(Scene change detection data)
= Beginning of Section =

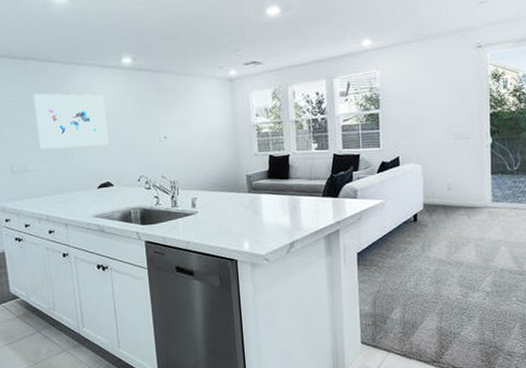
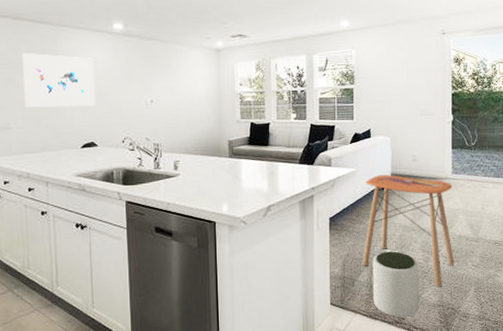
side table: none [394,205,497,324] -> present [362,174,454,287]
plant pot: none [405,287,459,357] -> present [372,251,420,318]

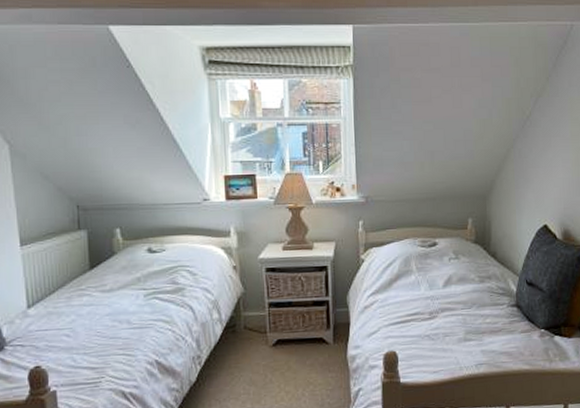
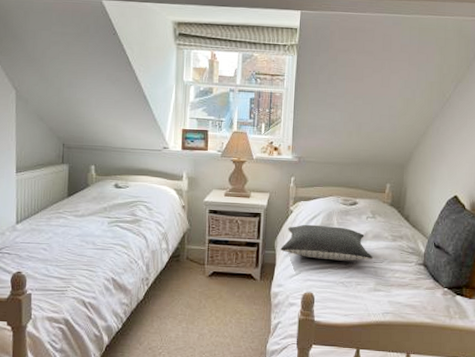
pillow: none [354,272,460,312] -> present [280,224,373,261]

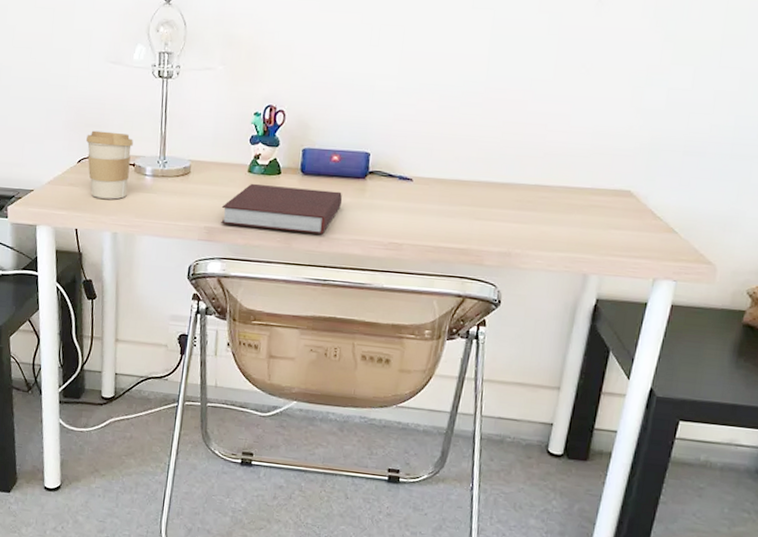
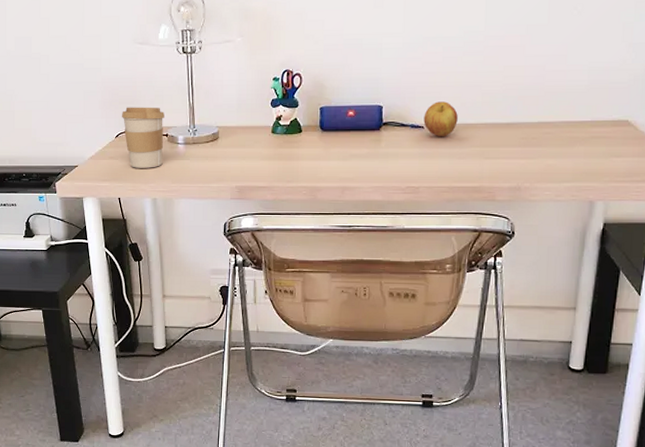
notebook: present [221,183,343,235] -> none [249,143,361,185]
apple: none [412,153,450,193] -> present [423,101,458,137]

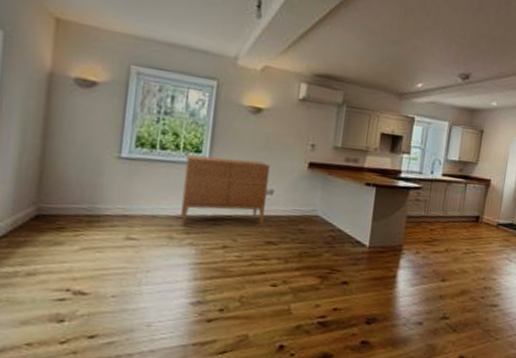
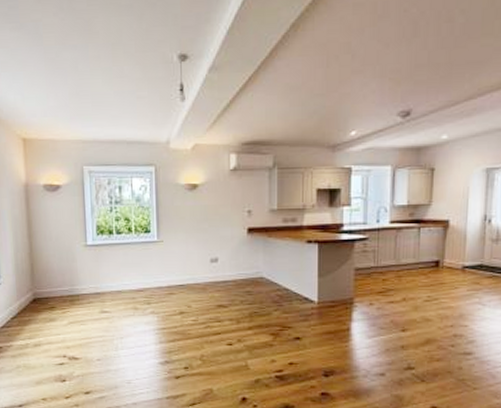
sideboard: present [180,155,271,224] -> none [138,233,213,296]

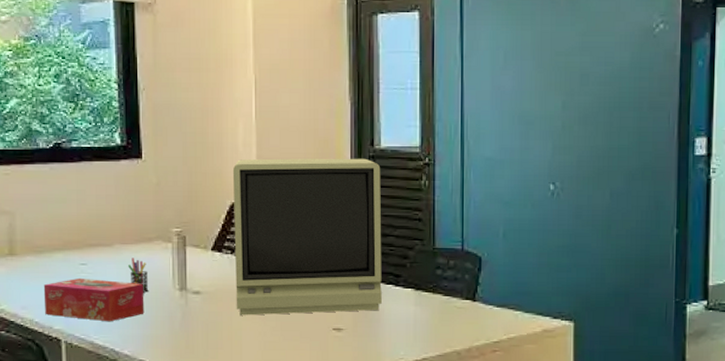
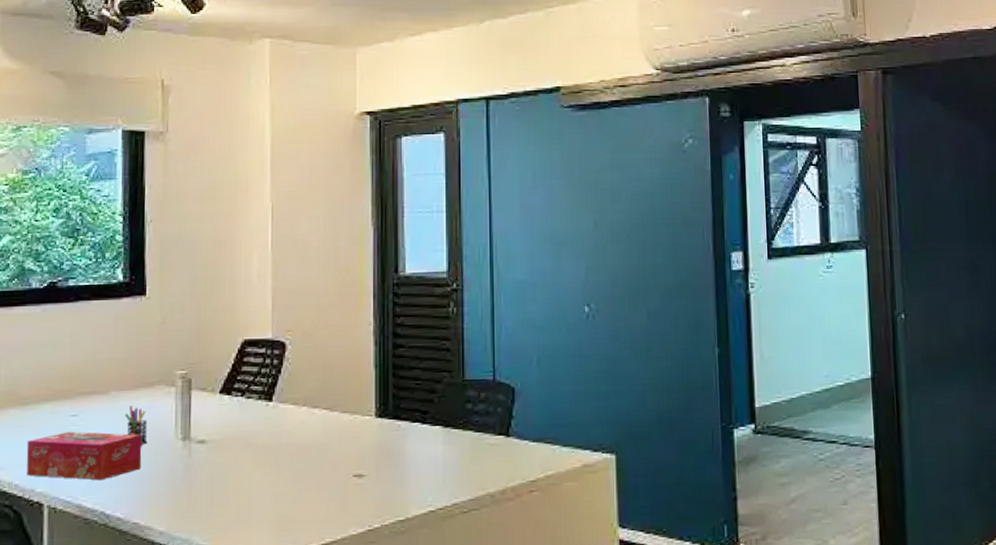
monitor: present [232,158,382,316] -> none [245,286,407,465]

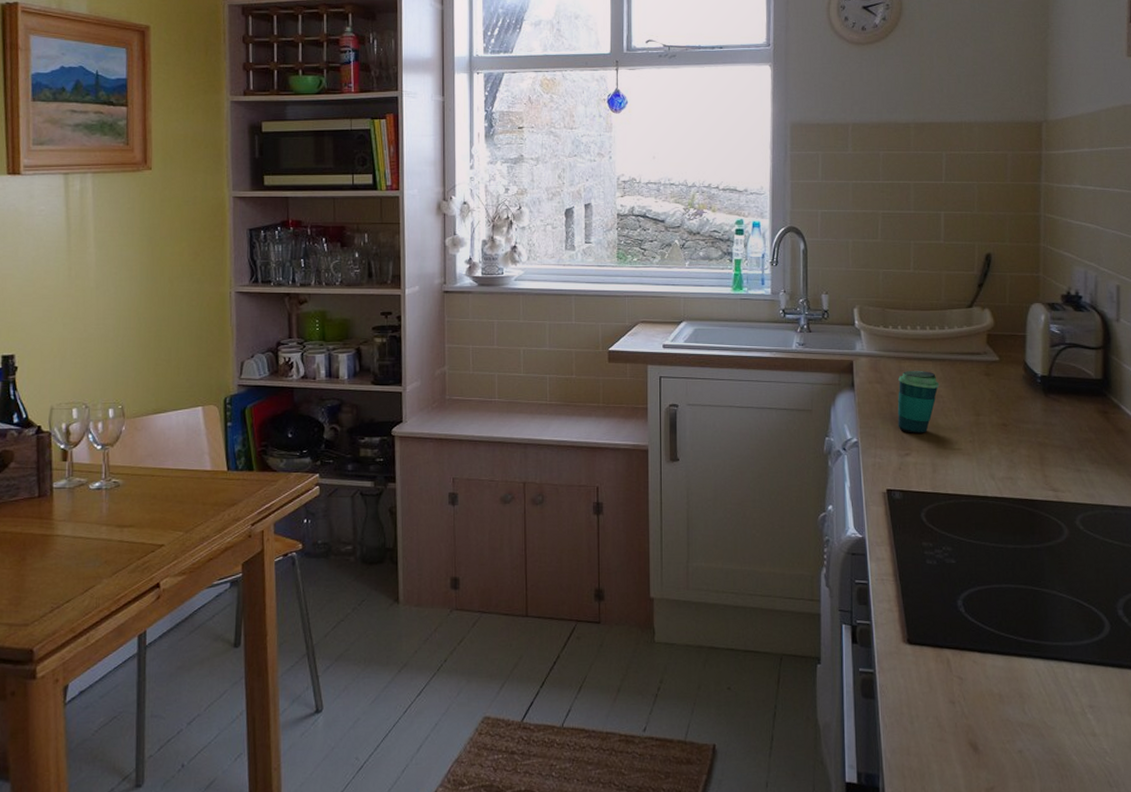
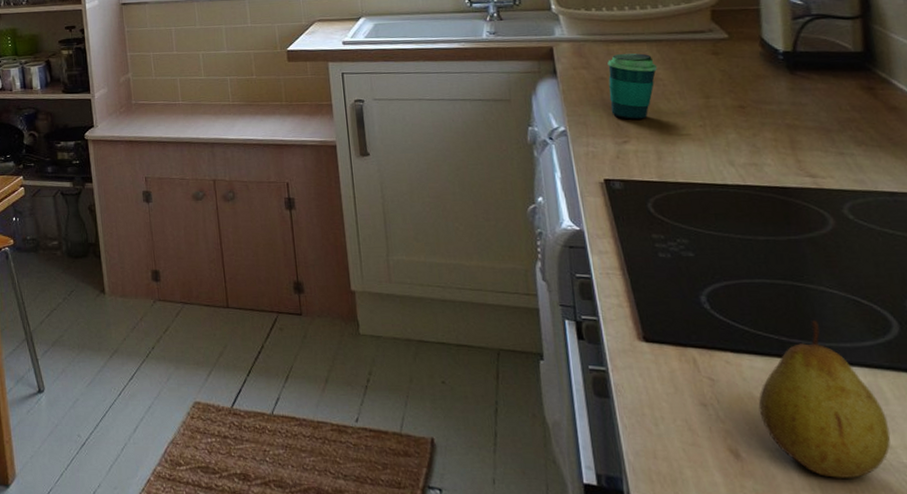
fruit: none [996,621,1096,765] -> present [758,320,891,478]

= End of Section =

▶ EXERCISE PROMPT
In the copy, include no pictures; transcribe every record above verbatim.

▶ RESULT
side table: none [394,205,497,324] -> present [362,174,454,287]
plant pot: none [405,287,459,357] -> present [372,251,420,318]

pillow: none [354,272,460,312] -> present [280,224,373,261]

notebook: present [221,183,343,235] -> none [249,143,361,185]
apple: none [412,153,450,193] -> present [423,101,458,137]

sideboard: present [180,155,271,224] -> none [138,233,213,296]

monitor: present [232,158,382,316] -> none [245,286,407,465]

fruit: none [996,621,1096,765] -> present [758,320,891,478]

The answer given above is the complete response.